Brown adipose tissue is present in adults and appears to play an active role in metabolism, rather than being vestigial and without physiologic purpose, according to three reports.
Both the presence and the activity of reservoirs of brown adipose tissue seem to be inversely associated with overall adiposity and with measures of the metabolic syndrome, the three studies' investigators said.
“These studies … are a powerful proof of concept that this tissue might be used as a target for interventions, pharmacologic and environmental, aimed at modulating energy expenditure,” Dr. Francesco S. Celi of the National Institute of Diabetes and Digestive and Kidney Diseases said in an accompanying editorial (N. Engl. J. Med. 2009;360:1553-6).
Brown adipose tissue helps newborns maintain body temperature but has been thought to regress with age until it is all but lost in adulthood. It was thought to have marginal physiological relevance after infancy. But recent studies using combined PET and CT techniques have suggested that pockets of brown adipose tissue are present in some adults and may be metabolically active in response to cold exposure.
In the first report, Dr. Kirsi A. Virtanen of the University of Turku, Finland, and associates scanned and sampled tissue from putative adipose pockets in five healthy volunteers using PET-CT scanning after cold provocation. Previous research had identified the supraclavicular area as the most prominent site for deposits of brown adipose cells.

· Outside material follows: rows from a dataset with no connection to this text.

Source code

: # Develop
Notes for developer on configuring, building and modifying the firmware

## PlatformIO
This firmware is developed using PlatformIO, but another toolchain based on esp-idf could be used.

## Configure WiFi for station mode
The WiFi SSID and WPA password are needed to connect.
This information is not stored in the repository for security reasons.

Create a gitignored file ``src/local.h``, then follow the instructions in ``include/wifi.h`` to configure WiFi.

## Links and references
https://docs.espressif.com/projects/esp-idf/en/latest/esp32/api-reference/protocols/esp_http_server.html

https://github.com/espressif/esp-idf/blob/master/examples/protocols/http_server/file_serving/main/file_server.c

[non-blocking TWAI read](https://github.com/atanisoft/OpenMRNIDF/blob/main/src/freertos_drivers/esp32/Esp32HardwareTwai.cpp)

Glucose uptake in these pockets increased by a factor of 15 upon exposure to cold, compared with glucose uptake in adjacent white adipose tissue. The pockets of fat also expressed several markers of brown, but not white, adipose tissue, and the biopsy samples showed multilocular, intracellular lipid droplets characteristic of brown fat.
“These findings constitute direct identification of functional human brown adipose tissue,” the researchers said. “We speculate that in humans, activated brown adipose tissue has the potential to contribute substantially to energy expenditure,” they added (N. Engl. J. Med. 2009;360:1518-25).
In the second study, Dr. Aaron M. Cypess of the Joslin Diabetes Center, Boston, and associates analyzed PET-CT images from 1,972 patients who had undergone whole-body scanning for a variety of diagnostic reasons in 2003-2006. They focused on the supraclavicular region after finding that brown adipose tissue had been present in samples from 34 previous patients who had undergone neck surgery for different indications.
They found substantial pockets of brown adipose tissue in 7.5 % of women and 3.1% of men, but noted that this likely underestimates the actual prevalence in the general population because the tissue was not being stimulated by exposure to cold at the time of scanning in these subjects (N. Engl. J. Med. 2009;360:1509-17).
Dr. Cypess and his colleagues found an inverse correlation between the metabolic activity of brown adipose tissue and subject age, body mass index, and fasting plasma glucose level.
In the third report, Wouter D. van Marken Lichtenbelt, Ph.D., and associates at Maastricht (the Netherlands) University Medical Center used PET-CT to assess cold-stimulated activity of brown adipose tissue in relation to metabolic measures in 24 healthy men. Ten of the men were lean and 14 were overweight or obese.
Brown adipose tissue was present in all but the most obese of these men, a 95% rate that is much higher than has previously been reported. The tissue's activity, measured by energy expenditure at rest and core vs. surface body temperatures, correlated inversely with BMI and percentage of body fat.
Dr. Cypess reported receiving grant support from the Eli Lilly Foundation and being the sole inventor on a pending patent application to use infrared thermography to monitor brown adipose tissue. His study was supported in part by Pfizer, Merck, and the Eli Lilly Foundation. No conflicts of interests were reported by the other researchers.